Monday, February 23, 2009

Escuchando mi último cantante fetiche y releyendo los mil y un libros que amo pienso en llamar a la Elisa, mi amiga del alma que anda por no sé dónde y hace siglos no hablo con ella. De pronto ella me puede ayudar a cachar que pasa en mi mente en estos días. Obvio que desde nuestro último encuentro el Dani ni me habla, aunque no me importa mucho porque yo ni ahí con hablarle tampoco... o sea el mino me vio como llegué a este mundo y si de mi dependiera no lo vería nunca más en la vida, pero como arrienda estoy cagá. Lo bueno es que a los tres días de nuestro episodio "baño" trajo al Toño a almorzar. Uf! Lejos el mejor almuerzo de mi vida. Se sentó al frente mío y yo tratando de hacerme la tonta, pero la verdad no podía parar de mirarlo. Es tan lindo, distinto, ñoño, perno, nerd, tiernito... Pero a la vez no paro de pensar en el Dani desde aquel episodio. Así que por mi pared quiso quedarse en la casa, así que lee mi pared... estoy hecha un hervidero de emociones. El Manu, mi hermano, me trae nuestro ya mítico pan con palta y un vaso de jugo y me pregunta que onda yo con el amigo del Dani que tiene toda la pinta de ser "putazo". Me enojo con él por retrogrado y me voy a pensar al balcón con un par de cigarros. Cuando me volvía a mi pieza oigo ruidos y me doy cuenta que es el Dani tratando de pasarse al balcón también pero se dio cuenta que estaba yo y se quiso ir haciendola piola pero no le resultó.
- Oye, no te vayai en esa, no me molesta que estis acá- le digo, tratando de parecer casual pero la verdad es que me estoy muriendo con las mariposas en mi guata.
- Es que pensé que estabai en algo importante, porque teniai la mirada perdida y como que estabai pensando en voz alta.
- Estaba cantando. Eso hago cuando me pongo a pensar. De algún modo las canciones me ayudan, pero igual sorry, como habrás notado no soy una buena cantante.
- No seai asi. Ni siquiera me dí cuenta que estabai cantando asi que tranquila, parecía que estabas susurrando. Aunque me hubiese encantado escucharte cantar- Y de pronto pareció muy interesado en sus zapatos
- Eeeemmm, ¿Necesitas el balcón? digo, si necesitas la privacidad, me fumo el pucho y me voy, tu cachai que a mi vieja le carga que fume adentro de la casa.
- No, quédate... porfa.
- Bueno.
Estuvimos en silencio como media hora, yo pensando en "qué mierda hago acá" y él estaba muy extraño, con una mirada que no supe interpretar.
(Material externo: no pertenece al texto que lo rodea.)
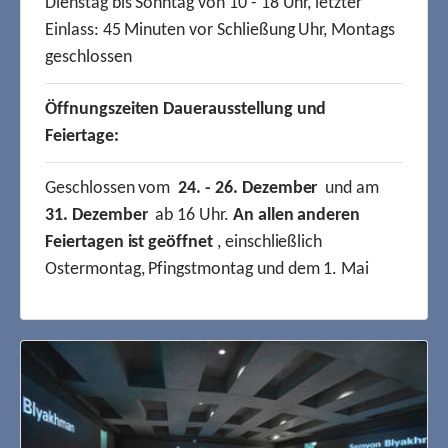
Dienstag bis Sonntag von 10 - 18 Uhr, letzter
Einlass: 45 Minuten vor Schließung Uhr, Montags
geschlossen
Öffnungszeiten Dauerausstellung und
Feiertage:
Geschlossen vom
24. - 26. Dezember
und am
31. Dezember
ab 16 Uhr.
An allen anderen
Feiertagen ist geöffnet
, einschließlich
Ostermontag, Pfingstmontag und dem 1. Mai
Mientras los minutos avanzaban me sentia cada vez más y más estúpida, asi que decidí irme. Cuando pasé al lado de él, me agarró de la cintura y me levanto la cabeza para que lo mirara. No lo podía creer.
- Le gustas- me dijo con tono grave.
- ¿Qué estái diciendo?- no tenía idea de que mierda estaba hablando.
- Al Toño. Le gustas. Me pide consejos, porque no sabe como hablar contigo y yo le digo que yo no hablo contigo y no sé cómo eres. Pero la verdad es que no. Sé exactamente cómo eres. Lo sé por tu muro, por tus escritos, por tus miradas y por tus panes con palta que sagradamente comes. Lo sé porque probablemente eres la persona con la que siempre he soñado encontrarme. Porque también me gustas a mi y no quiero que el Toño te hable. No quiero que te mire ni que te toque- Y asi, sin nada más me da un beso. Uno muy especial. Me sentí como una pendeja de 12 aprendiendo a dar besos con la almohada, porque sus besos eran raros. Todos con los que me habia besuqueado anteriormente siempre abusaban de la lengua (una sensación nada agradable) y ya estaba acostumbrada a eso, pero el Dani casi ni ocupaba la suya lo cual fue un cambio bastante bueno. Su mano en mi nuca suavemente me empujaba a sí y su otra mano aún en mi cintura estaba estática salvo por su pulgar que me acariciaba de forma monotona pero tierna.
- ¿Qué onda Dani? - Le dije cuando el beso que me parecio eterno acabo - ¡Tu cachai que si mi vieja nos pilla queda la cagá! No, olvídalo. Aparte si me permites decirte algo a mi también me gusta el Toño y no creo que sea justo para ti, perdoname, pero así son las cosas. Si quieres irte lo comprendo perfectamente-
- ¿Qué quieres decir con irme? ¿Irme de la casa? ¿Estai loca? No me voy por nada del mundo de acá. Aqui yo me quedo- Y sin más ni más se fue dejandome sola, con una colilla en la mano y totalmente desconcertada. O sea... ¿Qué volá?